I’ll define a story itself as anything in which a something changes. This is Le Guin’s definition: I can’t claim it for my own. As a definition, this works neatly. It requires no characters and no plot. A good example of a story that consists only of change, is the Ray Bradbury short in which an automated house of the future keeps whirring and cleaning itself long after an apocalypse has taken away all the people. Over time, gradually, the house fails, falls apart, decays and is claimed by nature. It is a beautiful, sad, even melancholic story, but it would be quite a stretch to claim that the tale has a plot. Maybe the house is a ‘character’, but as it has no motivations, no thoughts, no intentions. That would make the house a ‘character’ only in the thinnest, most metaphorical sense.
Plot then. What is plot? I’m defining plot as the questions that keep a person reading. These questions are usually either why did it happen? or what happens next?, although sometimes more nuanced variants drive a plot. Plot twists, unexpected turns, foreshadowing and try/fail cycles are all different ways of thinking about plot. I think some of these approaches are a bit didactic. In the end, all a plot needs to be is an intriguing question or set of questions that drags the reader along.
Now we are getting into thornier territory. Now I’m having to make up terms. Let’s call the next aspect the ‘fabric’ of the story. Fabric also keeps a reader reading, but in a more immediate way. Fabric is the short-term payoff of a story. Beautiful prose, humour, erotic or horrific titillation, or the layering into the prose of a thick ‘mood’, such as a mysterious, menacing, wondrous or absurd feelings, are all part of the fabric of a story.
The final aspect I’m going to define is ‘narrative’. Narrative is the more human part of the tale. It is the part of the story that explores human behaviour. At its simplest, narrative consists of motivation, action and consequence. In its more preachy forms, narrative can turn into a self-conscious morality play. But when more refined, more considered, and more thoughtful, narrative is the core of most really good, lasting stories. I suspect also that narrative is the evolutionarily kernel of storytelling too. Narrative is what drives an examination of one’s own empathy for others, it sets up in-group identifications, as well as modelling possible behaviours for the listener to a tale. Narrative is the mental experiment of the tale. If I am motivated in this way, and if I behave in such-and-such a way, what are the likely consequences for me? In the end, a narrative is about behaviour and consequences. It potentially teaches you a hard lesson learned by others, passed along and along. If I am greedy and petty, what will others make of me? What about if I am brave, clever and never give up?

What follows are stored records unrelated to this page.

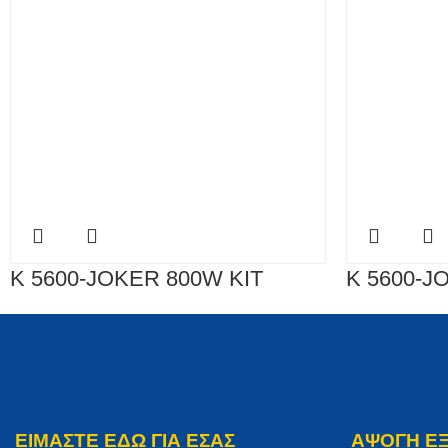
K 5600-JOKER 800W KIT
K 5600-J
ΕΙΜΑΣΤΕ ΕΔΩ ΓΙΑ ΕΣΑΣ
ΑΨΟΓΗ Ε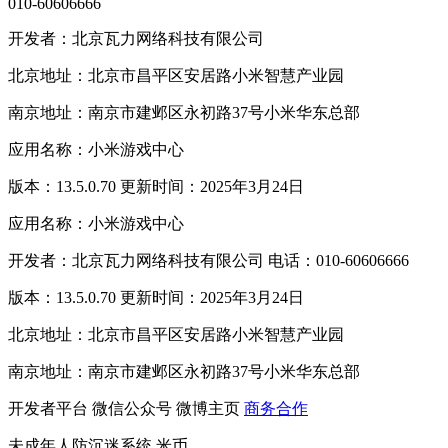
010-60606666
开发者：北京瓦力网络科技有限公司
北京地址：北京市昌平区安居路小米智慧产业园
南京地址：南京市建邺区永初路37号小米华东总部
应用名称：小米游戏中心
版本：13.5.0.70 更新时间：2025年3月24日
应用名称：小米游戏中心
开发者：北京瓦力网络科技有限公司 电话：010-60606666
版本：13.5.0.70 更新时间：2025年3月24日
北京地址：北京市昌平区安居路小米智慧产业园
南京地址：南京市建邺区永初路37号小米华东总部
开发者平台
微信公众号
微博主页
商务合作
未成年人防沉迷系统
米币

In each case, I think it’s possible to identify stories that consist either primarily or wholly of one aspect or another. There are a good number of literary short stories that are entirely story without plot, along with maybe only a few dashes of fabric and narrative. On the other hand, ongoing superhero comics tend to be all plot and no story. Superhero comics give the illusion of constant change, but it is only an illusion. Nothing ever actually changes in a superhero comic. A character dies? They’ll be back somehow or another. The world is shattered in a catastrophe? It’ll be fixed. Comics, I suppose much like literary novels, make use of fabric and narrative too. Some comic titles are funny, others are moody. In terms of stories that consist largely of fabric, the clearest example is probably Alice’s Adventures in Wonderland, a dazzle of wordplay and wonderment–other examples might include the unrelenting absurdity of Catch 22, or the ludicrous, overwrought horror of Lovecraft’s work. Finally, tales that are almost entirely narrative tend to be, at one end, stripped-down folktales, fables or fairy tales, and big, deeply imagined character dramas, like Anna Karenina or Crime and Punishment, at the other extreme. Narratives don’t need to be realistic… some children’s stories are almost pure narrative… here is a motivation, here is an action, here is a consequence… although, I suppose that narratives perhaps do need to scale to a stage of life. Simpler narratives for simpler times. Complex narratives for more complex times. That might be something to think more on.
Of course, there may well be other aspects of stories I haven’t considered yet. It’s something I’ll come back to in time and think over.